Five Magic Words for Avoiding Environmental Liability – A Seller’s Perspective
September 23, 2024
Sellers of land and businesses can find themselves in the legal cross-hairs for environmental contamination, even after closing. This can be true whether the contamination was known at the time of closing or discovered afterward. Sellers should therefore consider taking a straightforward and clear approach to addressing this risk when negotiating the deal. This will pave the way for instructing your lawyer to add key language to the sale contract, which is one of the best ways to protect you the seller. Here are FIVE magic words (S.I.P.A.R.) to hit in your sale contract:
1. Share: Provide any disclosable environmental information you may have to the purchaser. If you are not sure what to share, get advice. If you don’t help the buyer to understand a known risk, they may blame you if they miss it when doing their own investigations. Keep a record of what you share, and confirm your disclosure in the contract.
2. Investigate: Afford the buyer the opportunity to investigate the environmental condition of the property. Ensure it is on them to do so and that you allow it to happen. Then, make clear in the contract that they did or had the opportunity to investigate.

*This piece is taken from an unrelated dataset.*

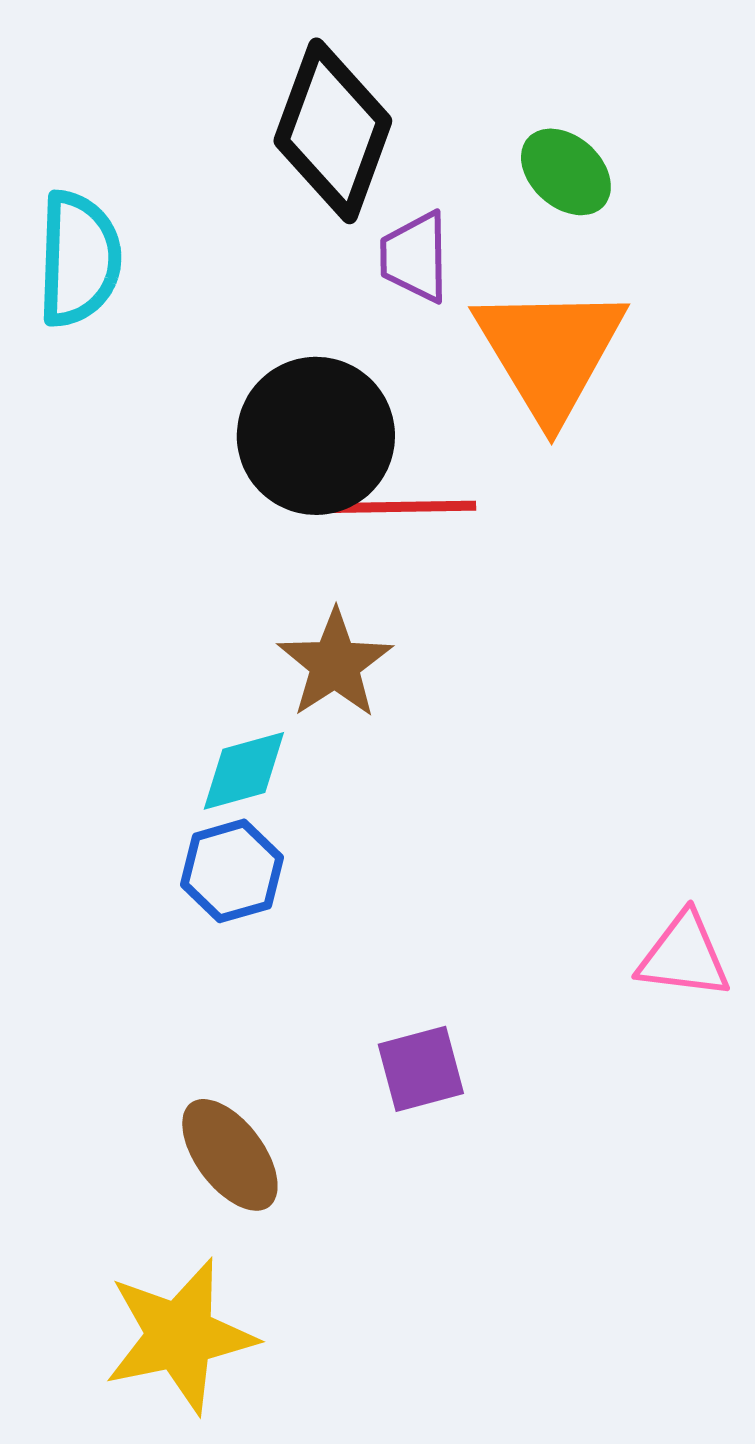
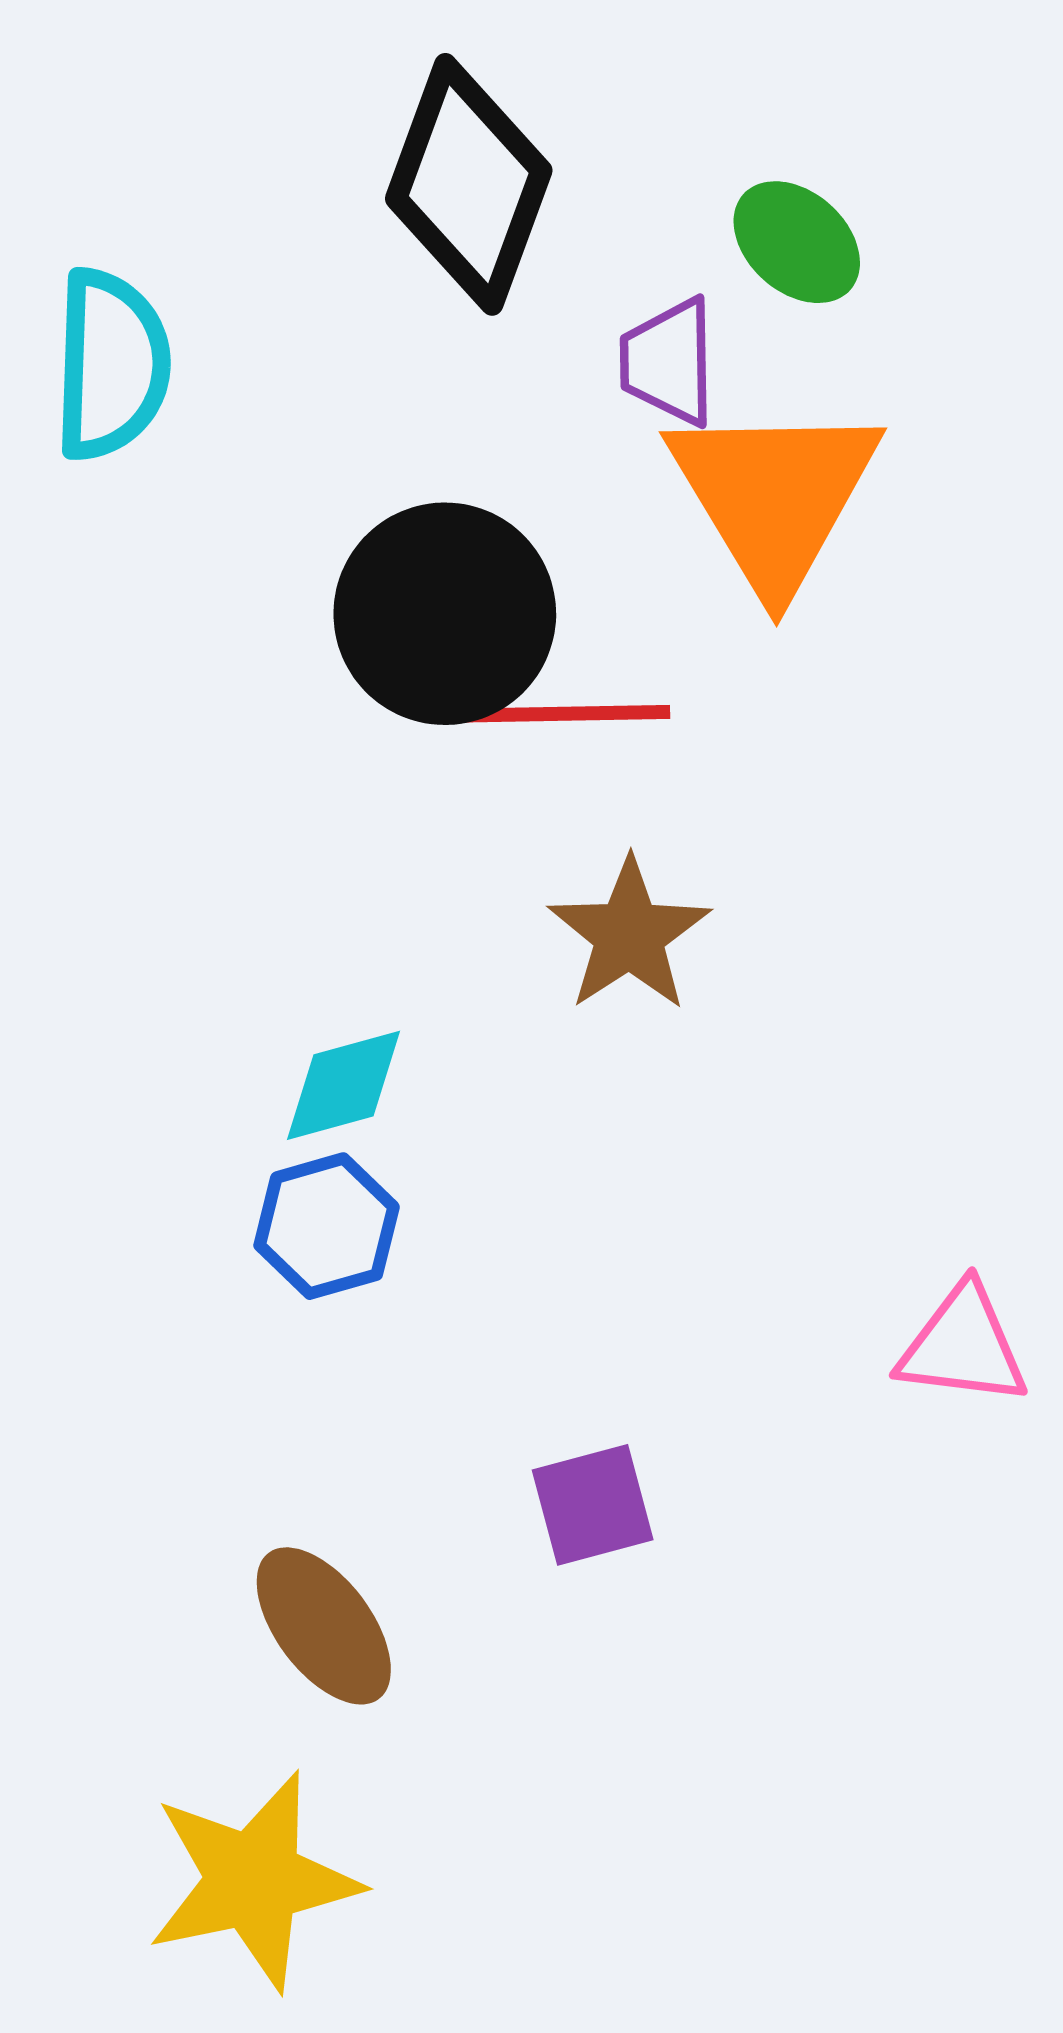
purple trapezoid: (415, 257) -> (669, 362), moved
brown star: (335, 664) -> (629, 935), moved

3. Promises: Don’t make any. Ensure that in your contract you make clear you are not making any environmental representations and warranties. In doing so, confirm that any information and material you shared are not your opinions and are not reps and warranties. You are not an environmental expert after all.
4. As Is: Okay, two words. State in the contract that the sale is “as is,” but don’t rely on this phrase alone. It is jargon after all. Follow it with a clear statement that the buyer accepts all environmental risk, whether known or unknown.
5. Release: Seek a release from liability from the purchaser. The objective is to confirm that the purchaser will not claim against you in the future for environmental loss or damage. If you’ve addressed this during negotiations, it should not come as a surprise. Similarly, you may seek an indemnity which goes further than a release by allowing you to seek recovery from the buyer if a claim is made respecting the environmental condition of the property. Indemnities can sometimes make sense in the context of a specific deal, for example when the buyer receives a price reduction in exchange for accepting all environmental risk going forward.
The above language – the five magic words – can serve as a guide to papering a deal where environmental issues are at play. They should also be kept in mind up front when negotiating the sale terms and the price. But remember, every deal requires different considerations, particularly because every property is unique. To sharpen your approach based on the transaction in front of you and the actual risks it presents, consult with an environmental lawyer and potentially an environmental engineer
Important Notice: The information contained in this Article is intended for general information purposes only and does not create a lawyer-client relationship. It is not intended as legal advice from Harper Grey LLP or the individual author(s), nor intended as a substitute for legal advice on any specific subject matter. Detailed legal counsel should be sought prior to undertaking any legal matter. The information contained in this Article is current to the last update and may change. Last Update: September 23, 2024.